San Bernardino: Behind the Scenes - rbcgerard
https://www.zdziarski.com/blog/?p=6335
======
pasbesoin
Context -- enough to make me interested in this post:

"About Me"
[https://www.zdziarski.com/blog/?page_id=202](https://www.zdziarski.com/blog/?page_id=202)

"I wasn’t originally going to dig into some of the ugly details about San
Bernardino, but with FBI Director Comey’s latest actions to publicly embarrass
Hillary Clinton (who I don’t support), or to possibly tip the election towards
Donald Trump (who I also don’t support), I am getting to learn more about
James Comey and from what I’ve learned, a pattern of pushing a private agenda
seems to be emerging. This is relevant because the San Bernardino iPhone
matter saw numerous accusations of pushing a private agenda by Comey as well;
that it was a power grab for the bureau and an attempt to get a court
precedent to force private business to backdoor encryption, while lying to the
public and possibly misleading the courts under the guise of terrorism...
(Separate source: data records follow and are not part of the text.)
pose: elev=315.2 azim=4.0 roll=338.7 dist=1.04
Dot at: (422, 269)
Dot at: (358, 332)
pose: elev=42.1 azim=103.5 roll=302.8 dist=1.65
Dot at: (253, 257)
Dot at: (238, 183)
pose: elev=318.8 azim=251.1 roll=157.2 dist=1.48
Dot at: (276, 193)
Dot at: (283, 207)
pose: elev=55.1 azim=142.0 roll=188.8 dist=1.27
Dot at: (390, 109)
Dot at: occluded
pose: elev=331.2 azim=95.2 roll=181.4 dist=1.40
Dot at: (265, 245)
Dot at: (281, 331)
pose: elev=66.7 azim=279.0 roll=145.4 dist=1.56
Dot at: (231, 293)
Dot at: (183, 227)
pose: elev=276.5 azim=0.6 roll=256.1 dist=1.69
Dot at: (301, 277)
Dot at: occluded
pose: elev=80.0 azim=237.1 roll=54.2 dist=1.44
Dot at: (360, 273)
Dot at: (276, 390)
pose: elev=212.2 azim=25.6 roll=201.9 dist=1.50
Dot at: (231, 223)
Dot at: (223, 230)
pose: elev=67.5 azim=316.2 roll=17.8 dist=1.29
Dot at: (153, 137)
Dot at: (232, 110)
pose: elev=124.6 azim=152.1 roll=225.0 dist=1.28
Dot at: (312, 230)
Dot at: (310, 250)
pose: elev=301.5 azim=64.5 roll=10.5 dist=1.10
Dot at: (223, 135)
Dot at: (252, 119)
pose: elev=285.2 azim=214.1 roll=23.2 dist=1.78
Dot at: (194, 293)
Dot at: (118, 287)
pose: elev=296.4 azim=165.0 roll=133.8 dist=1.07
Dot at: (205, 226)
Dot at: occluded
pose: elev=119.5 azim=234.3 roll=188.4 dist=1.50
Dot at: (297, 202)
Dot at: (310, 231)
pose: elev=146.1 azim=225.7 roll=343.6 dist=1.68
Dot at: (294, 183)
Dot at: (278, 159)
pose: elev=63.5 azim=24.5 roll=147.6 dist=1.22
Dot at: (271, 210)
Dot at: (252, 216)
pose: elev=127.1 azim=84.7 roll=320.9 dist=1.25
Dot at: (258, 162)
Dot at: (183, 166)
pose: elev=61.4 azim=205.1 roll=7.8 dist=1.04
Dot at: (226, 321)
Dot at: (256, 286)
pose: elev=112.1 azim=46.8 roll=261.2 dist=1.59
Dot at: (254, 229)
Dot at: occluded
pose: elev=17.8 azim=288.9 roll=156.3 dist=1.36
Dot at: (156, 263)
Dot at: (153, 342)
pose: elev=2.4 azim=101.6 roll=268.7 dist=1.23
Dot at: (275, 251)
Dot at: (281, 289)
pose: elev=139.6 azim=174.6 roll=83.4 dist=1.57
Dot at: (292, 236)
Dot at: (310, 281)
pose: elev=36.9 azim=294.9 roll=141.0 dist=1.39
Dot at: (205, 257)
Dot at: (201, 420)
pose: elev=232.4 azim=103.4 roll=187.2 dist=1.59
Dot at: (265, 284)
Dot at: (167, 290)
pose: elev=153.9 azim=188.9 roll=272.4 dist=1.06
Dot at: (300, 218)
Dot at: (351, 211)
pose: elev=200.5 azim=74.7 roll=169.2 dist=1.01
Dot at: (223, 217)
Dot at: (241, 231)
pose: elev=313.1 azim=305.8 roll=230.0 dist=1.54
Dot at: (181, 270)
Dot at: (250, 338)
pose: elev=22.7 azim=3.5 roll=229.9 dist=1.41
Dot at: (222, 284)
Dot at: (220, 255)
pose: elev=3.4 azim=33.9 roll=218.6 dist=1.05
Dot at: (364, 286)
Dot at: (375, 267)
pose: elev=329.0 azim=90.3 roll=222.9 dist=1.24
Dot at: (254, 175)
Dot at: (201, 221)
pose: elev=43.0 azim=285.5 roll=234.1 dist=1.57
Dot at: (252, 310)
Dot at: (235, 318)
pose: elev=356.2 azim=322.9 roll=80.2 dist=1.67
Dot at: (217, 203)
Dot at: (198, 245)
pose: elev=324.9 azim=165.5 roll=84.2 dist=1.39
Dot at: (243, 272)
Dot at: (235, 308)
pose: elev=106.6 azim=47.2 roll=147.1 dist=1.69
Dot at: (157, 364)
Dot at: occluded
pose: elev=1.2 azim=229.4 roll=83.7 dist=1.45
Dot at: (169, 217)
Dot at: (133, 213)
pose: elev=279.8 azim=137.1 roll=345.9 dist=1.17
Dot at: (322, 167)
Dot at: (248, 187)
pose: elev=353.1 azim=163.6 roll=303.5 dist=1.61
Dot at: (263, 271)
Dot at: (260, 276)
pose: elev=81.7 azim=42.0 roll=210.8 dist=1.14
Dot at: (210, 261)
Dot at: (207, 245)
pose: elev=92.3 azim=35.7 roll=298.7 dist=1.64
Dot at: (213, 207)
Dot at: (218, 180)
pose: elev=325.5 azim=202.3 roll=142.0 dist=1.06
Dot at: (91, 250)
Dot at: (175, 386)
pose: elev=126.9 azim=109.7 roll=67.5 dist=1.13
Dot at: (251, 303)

"The reason I bring this up is that Comey’s public facing story was that
“anyone with an idea” can come to the FBI and help them out, and it made the
FBI sound reasonable to the general public. This clearly wasn’t true, and what
was going on behind the scenes was quite the opposite. I’m not some crazy anon
either approaching FBI with some crack pot solution; I had a working
relationship with them, and had assisted them many times before, usually pro-
bono (as I did with many other agencies). The people knew me and had a mutual
professional level of trust you would expect in cases such as this.

"Comey’s public story about exhausting all due diligence with the SB iPhone
was entirely false, and when he told both the courts and Congress this, he
made a false statement. The FBI pushed hard over the next month for a court
precedent, in spite of turning away help. When it became evident that the FBI
wasn’t going to win this case in court, suddenly a solution from out of
nowhere manifested. We paid a million dollars of our tax money for an unlock
that FBI could have done for about $100 with the right equipment."

------
hga
TL;DR: If you weren't already convinced FBI Director Comey is a political
weasel (and is there anyone anywhere on the spectrum of US political positions
who isn't convinced after the last two events?) and the FBI as a whole is
suspect, here's hard specifics on the handling and posturing WRT to the iPhone
owned by one of the San Bernardino terrorists.